Остров - Пётр Валерьевич Кожевников
Шрифт:
Интервал:
Закладка:
— Он — адвокат, — шепчет Гурченко-2. Я пытаюсь раскрутить ее на исповедь. Это не требует изощрений — соседка тотчас выкладывает свой сюжет.
— Я работала начальником снабжения. Сколько можно участвовать в махинациях? Уволилась.
Она сыплет даты и факты, дед уныло хмыкает, я хохочу, однако смотрю с участием и даже как бы с восторгом.
— Решили меня вернуть силой. Прихожу с работы — дверь опечатана. Я бумажку сорвала — живу. Вот указ. Теперь со служебной площади не выселяют. Это было... — Даты и факты.
Входит молодая особа. Я не решил, уместно ли вкомпоновать в мою биографию новый роман, но, повинуясь неутоленности, дико скашиваю глаз. Особа повторяет мои метания между трех дверей.
— Вы же видите, что все сидят. Чем вы нас лучше? У них обед... — и так далее саркастически ворчит Габен из Кабуки.
— Я выхожу из душа, меня хватают два милиционера и волокут в машину. И посадили, представьте, в железную клетку.
Я уже запинаюсь в перебивке монолога Гурченко-2. Она одна, пожалуй, способна разрушить рамки посильных мне габаритов.
Холл заполняется просителями. Да, вновь прибывшая, а что, собственно, вновь прибывшая, я вот уже и не знаю.
— Шестьсот десять книг, и все рваные. Что же, я спрашиваю, макулатуру собралась сдавать? Все платья — ветхие.
— Скажите, кто последний к Рьяному?
— А вы, молодой человек, не смейтесь! Вы, наверное, не сидели.
— У каждого своя реакция.
— Я тут до обеда занимал.
— А когда у них обед кончится?
— Да здесь же все написано. Господи, уже на языке мозоль.
— Мебель ломаная. Конечно, они так все швыряли, что и танк бы сломался. Я как протокол прочитала, задала вопрос: «Что же у нас в стране — нищие?»
— Я тут за мужчиной с портфелем занимала.
— А вы к Рьяному? Или к дежурному прокурору?
— Молодой человек, у вас истерика?
— Скажите, а с моим делом к кому?
— А со мной вы не представляете что творят! Все началось с попытки ограбления. Один оказался сыном участкового терапевта.
— Да, лучше никуда не обращаться.
— И вы знаете, она восемь лет отсидела и снова жалобу написала.
— Ну это уже тут не в порядке.
— Да почему же?!
— А вы знаете, для чего жить?
— Я им говорю: не вернусь, что хотите творите. А лучше не связывайтесь со мной. Я, между прочим, такое знаю, что некоторым сидеть и сидеть, а то и похуже.
— Жена терапевта попросила знакомого психиатра, чтобы он прислал за мной машину. Меня так избили! Женщина била и кричала: «Помогите!» Я кричу, и она кричит. Кому же помогут? Двое из фургона выскочили, еще двух пьяниц с улицы позвали. У меня здесь все было синее, и зуб выбит.
— Я тут занимал за кем-то к дежурному.
— Я могу показать, где километры газопроводных труб просто так закопаны на миллионы рублей. Для потомков! Знаю, где люди закопаны!
— Вот и подумаешь: ждать свою очередь или уйти потихоньку.
— Да они же любого нормального дураком сделают.
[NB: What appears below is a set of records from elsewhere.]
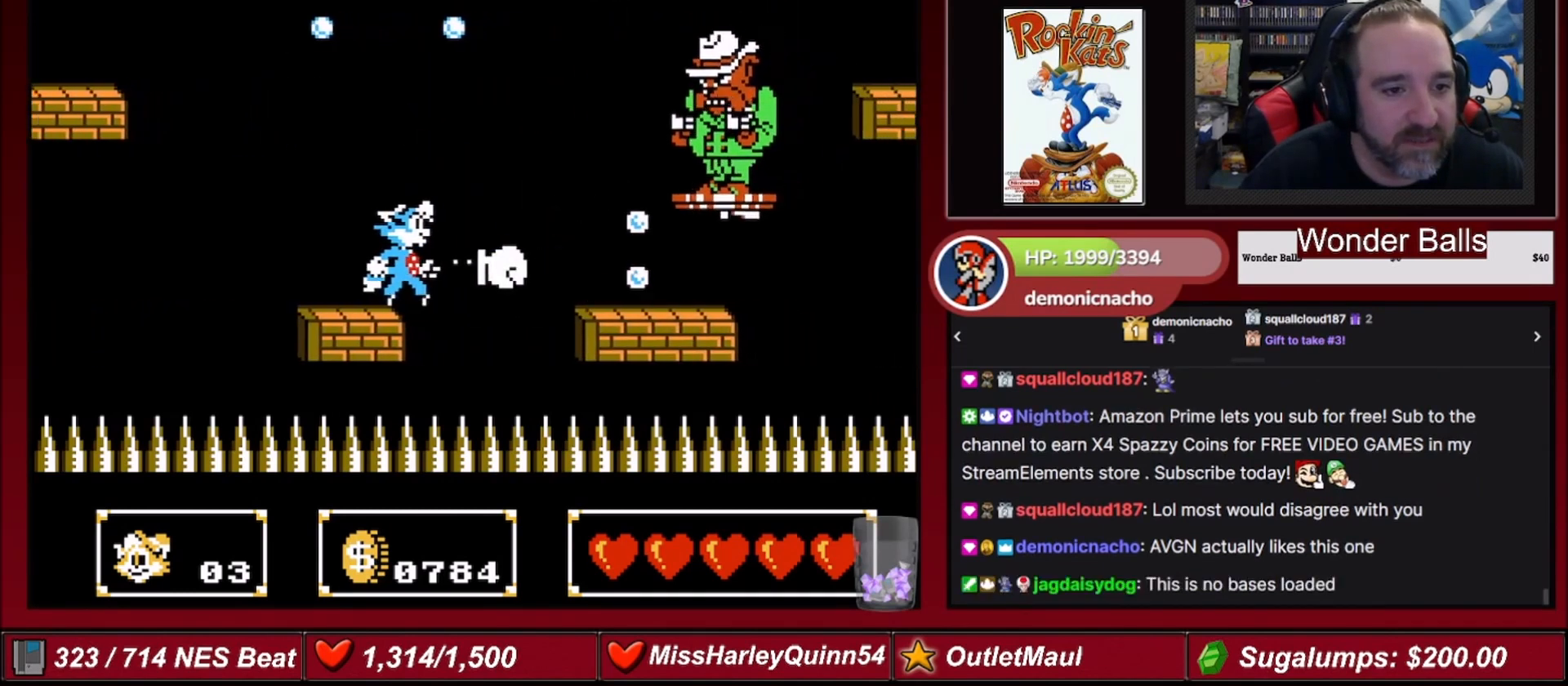
{"buttons": ["B"], "events": [[433, "B", "down"]]}
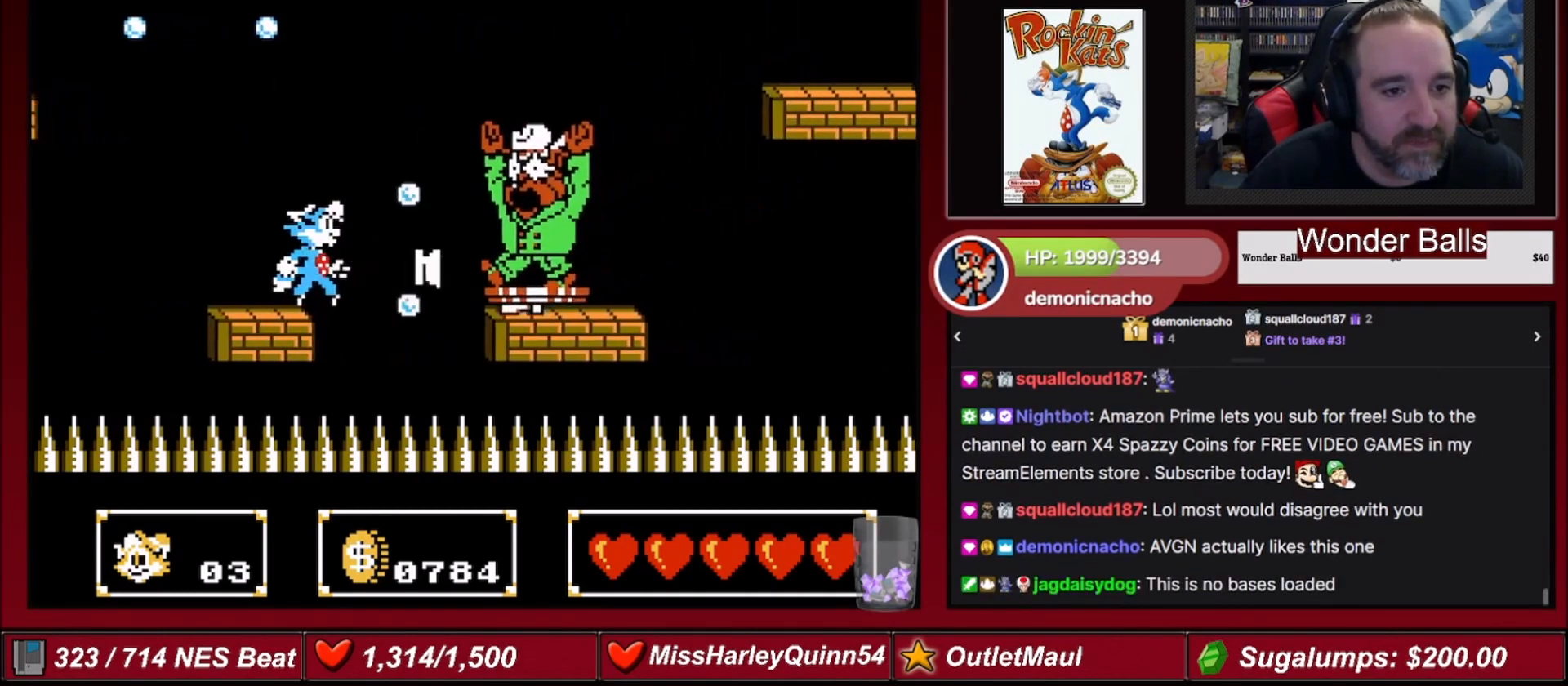
{"buttons": ["A", "DPAD_RIGHT"], "events": [[100, "B", "up"], [401, "A", "down"], [434, "DPAD_RIGHT", "down"]]}
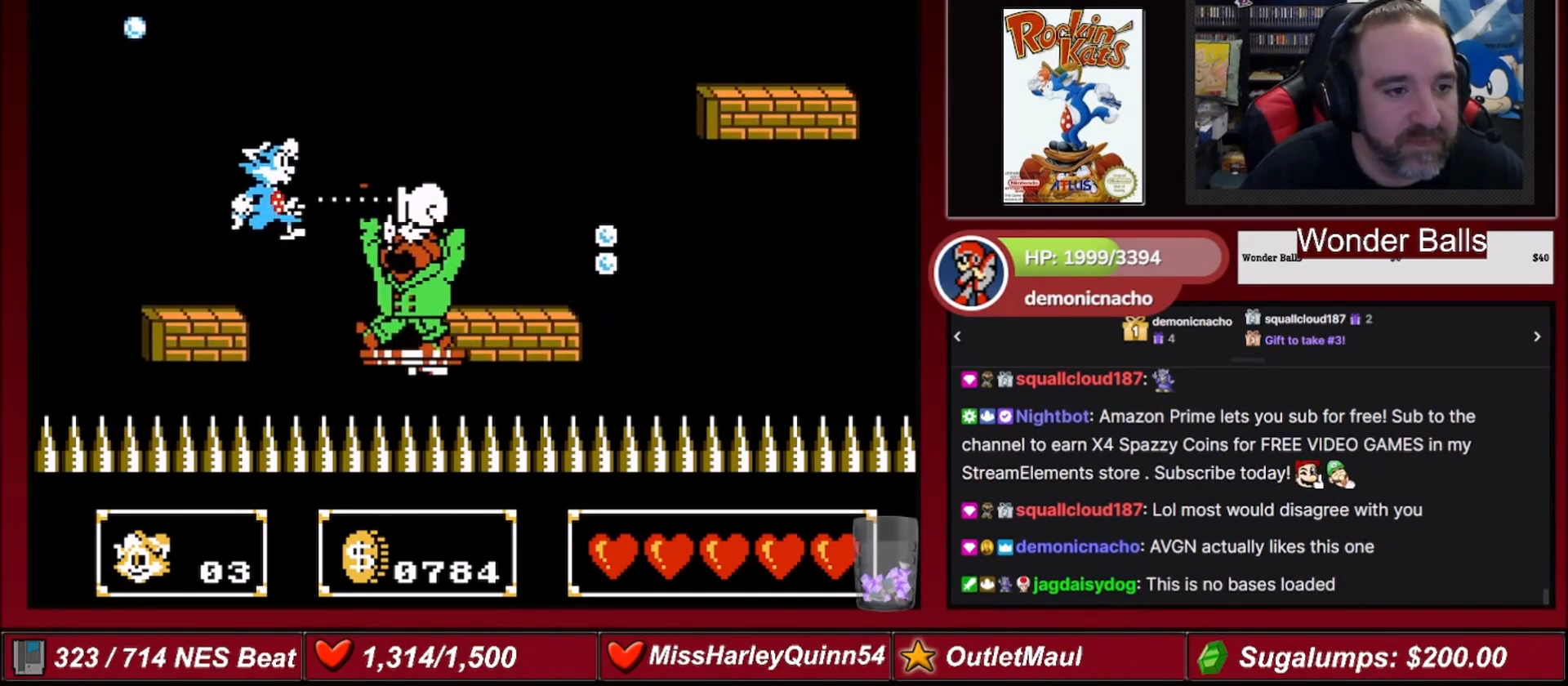
{"buttons": ["A", "DPAD_RIGHT"], "events": []}
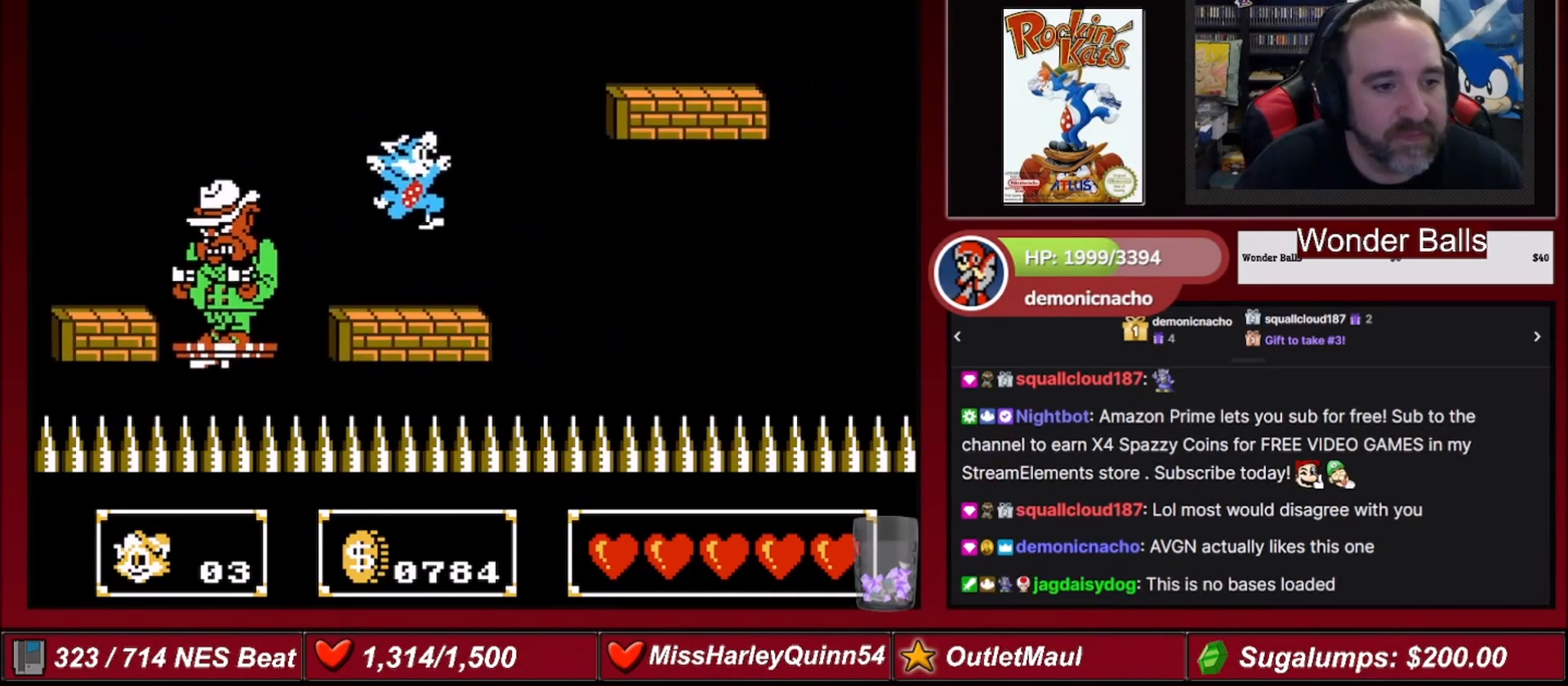
{"buttons": [], "events": [[67, "A", "up"], [67, "DPAD_RIGHT", "up"], [134, "DPAD_LEFT", "down"], [200, "B", "down"], [234, "DPAD_LEFT", "up"], [334, "B", "up"]]}
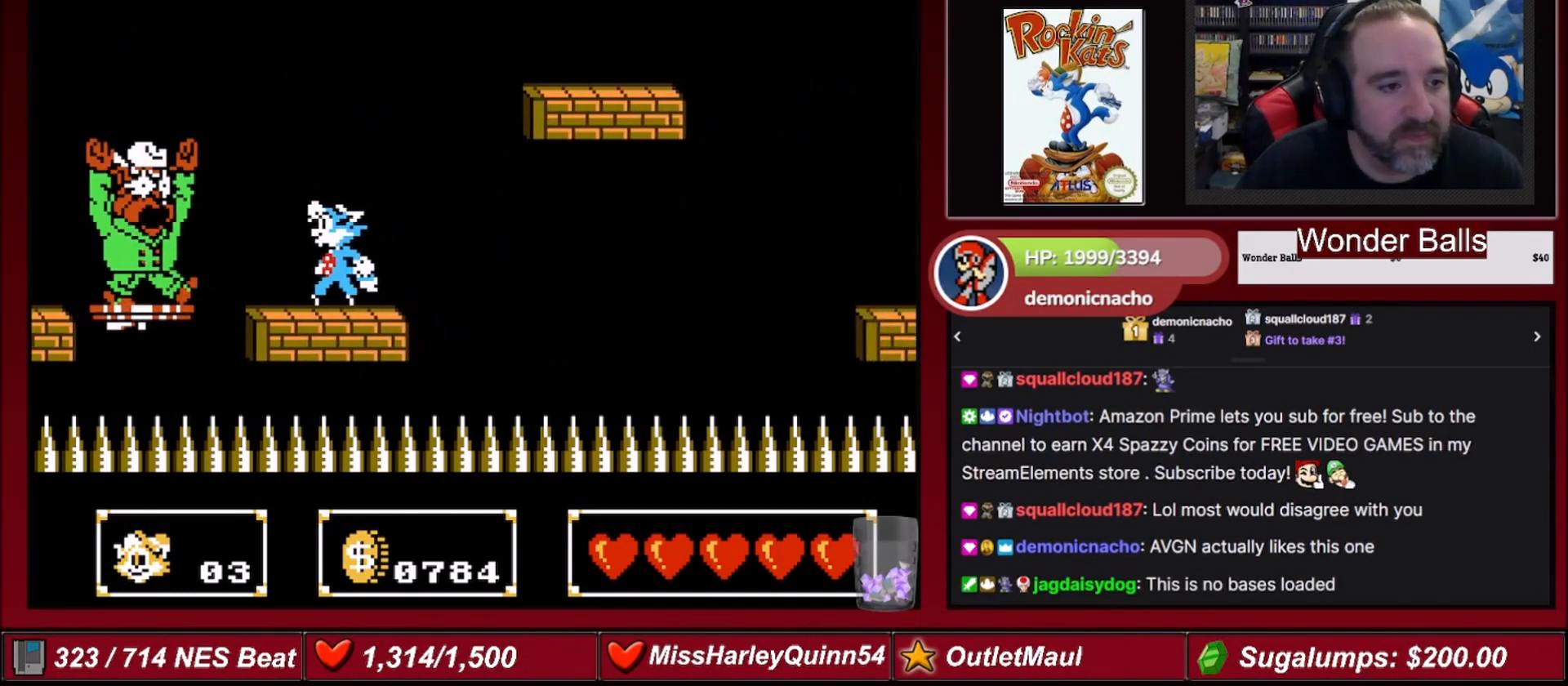
{"buttons": ["DPAD_RIGHT"], "events": [[267, "B", "down"], [433, "B", "up"], [433, "DPAD_RIGHT", "down"]]}
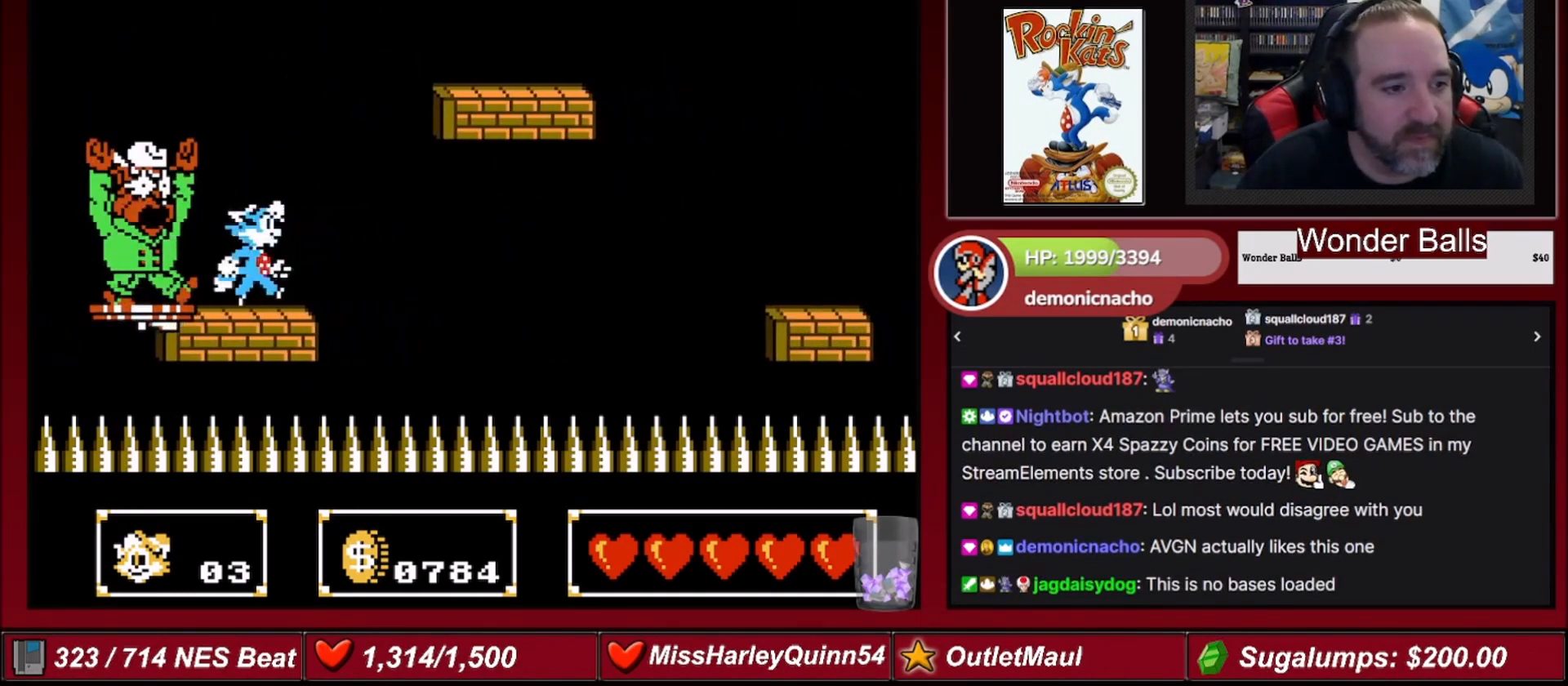
{"buttons": ["A", "DPAD_RIGHT"], "events": [[67, "A", "down"]]}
— А оказались детьми обкомовских работников. Участковый говорит: писать не рекомендую. Лучше забудьте.
— И мне советуют: считайте, что вам все приснилось. Да как же так приснилось! Написала на главного психиатра экспертной комиссии. Сто человек в коридоре, один кран, тем более женщины, за двадцать минут надо собраться. Двое мужчин для укола заваливают. Пробовала голодать, предупреждают: прекратите, а то мы вас через зонд накормим. Я уж знаю, чем они накормят.
— Главное, они не дают написать в Москву на обжалование. Я сама только после суда узнала, мне молодой человек рассказал.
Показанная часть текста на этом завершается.